With thousands of people arrested in recent months, everyone here now takes precautions. When going to protest, they take rucksacks full of essentials in case they are arrested. Several say they wear two pairs of pants just in case – nobody wants to spend 15 days without a change of underwear.

As the protest mood refuses to be quashed, Lukashenko’s regime ploughs on with its grim crackdown. This week, some restaurants that joined a strike called by the opposition on Monday have been closed down, ostensibly on health and safety grounds, while Lukashenko has ordered universities to expel striking students. The dean of one university resigned, apparently unwilling to do so.

On Friday, Lukashenko said the regime would no longer “take prisoners” and would hunt down opponents even if they were hiding in private apartments. “If someone touches a serviceman, he should be left at minimum with no hands,” said Lukashenko, who has on occasion made suggestions he is ready for reform though his actions have suggested the opposite.

The district protest planners said for security reasons, they only communicated through encrypted Telegram chats, using accounts that were not linked to their phone numbers and registered under pseudonyms. Most of those gathered do not know each other’s full names, and only one of them knows who the Telegram channel administrators are.

Sometimes, the conspiratorial chatter last week could seem a little bit overdone. It was only a local Halloween party they were discussing, after all. But the caution turned out to be far from misplaced. In the days after the meeting, strange men arrived at the apartment of one of the channel’s administrators and rang the doorbell for 15 minutes.

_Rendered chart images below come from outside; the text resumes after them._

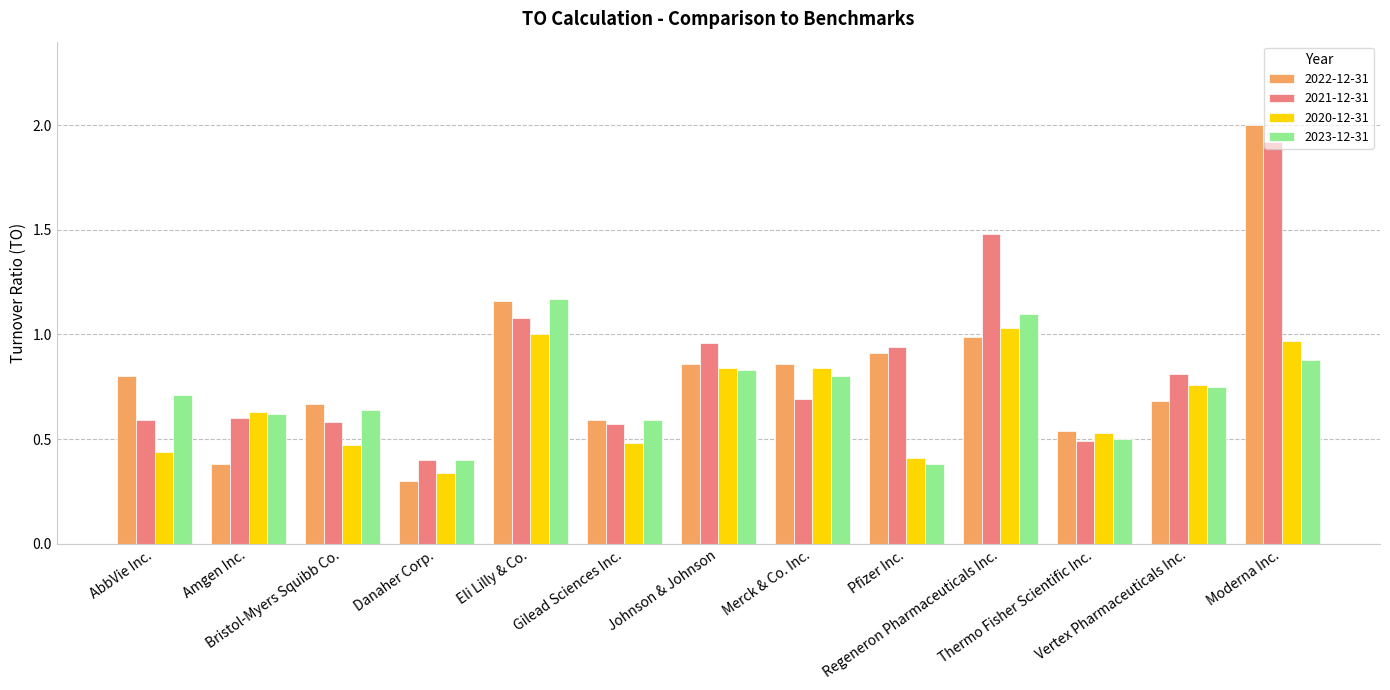

List the series in order of their peak value, highest first.

2022-12-31, 2021-12-31, 2023-12-31, 2020-12-31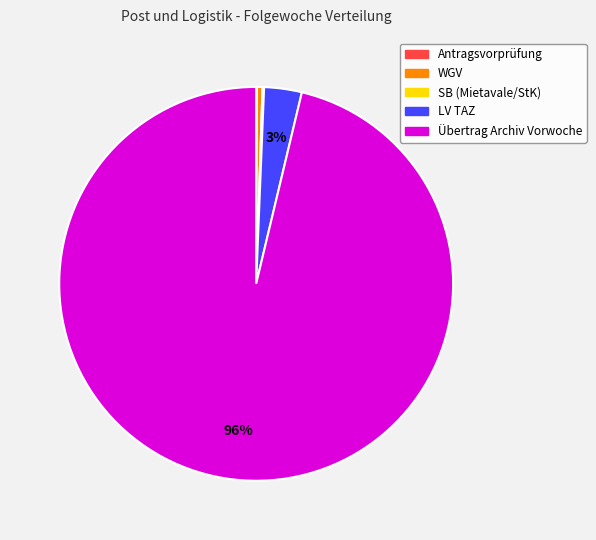

To the nearest percent, what is the average slice percentage?

20%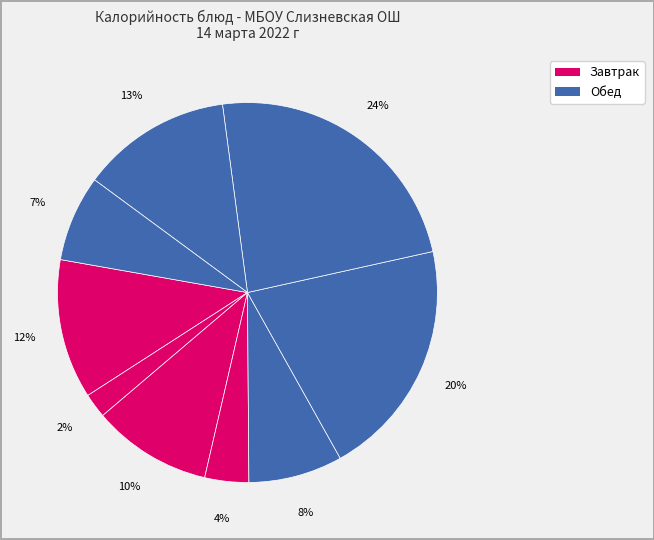

How many segments does this pie chart have?

9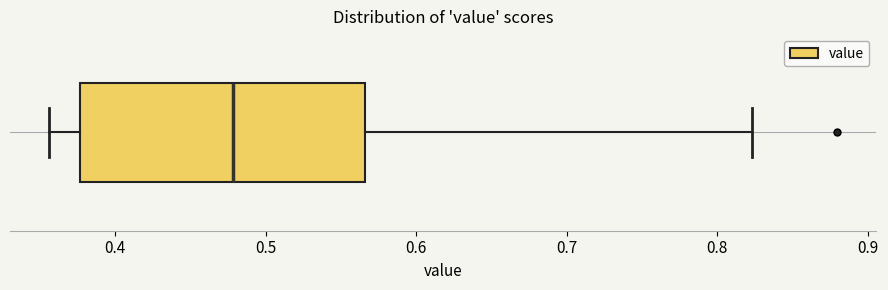

Transcribe this box plot: give where the median line is, the range the box spans, and where the two whiskers end, as read against the x-axis. The values are not printed on the chart, so give them approximately, as read against the axis.

median 0.48, box 0.38 to 0.57, whiskers 0.36 to 0.82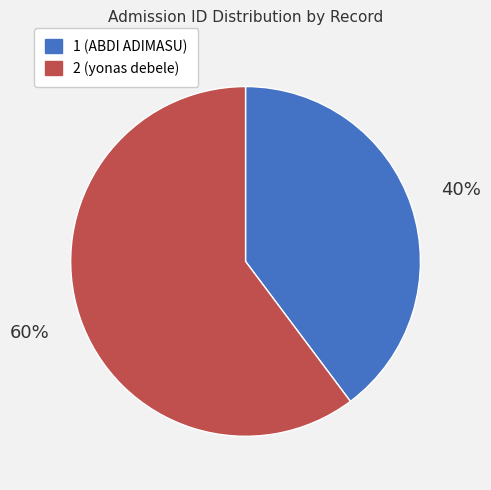

To the nearest percent, what is the difference between the largest and smallest slice percentages?

20%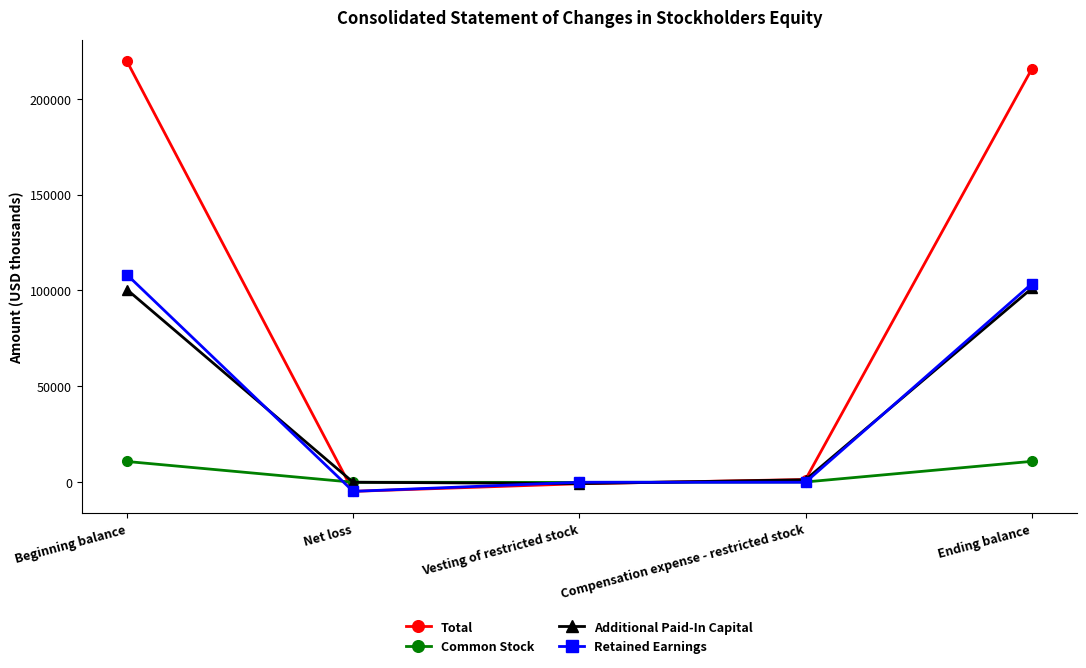

What position from the right is Ending balance?

1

She did not open the door, and waited for them to leave. Later, after other group members had done a sweep of the area and given the all clear, a friend picked her up and brought her away. Shortly afterwards, her landlord received a call from the authorities that they had a warrant to search the apartment. The rest of the group are now worried for their safety. Some of the details in this article have been left vague to protect their identities.

“I don’t know what charges I face or whether I can go back, I don’t know what to do at all,” the channel administrator whose flat was searched said, on a Telegram audio call from a safe location outside Belarus. “But I know one thing: I’m not giving up the fight.”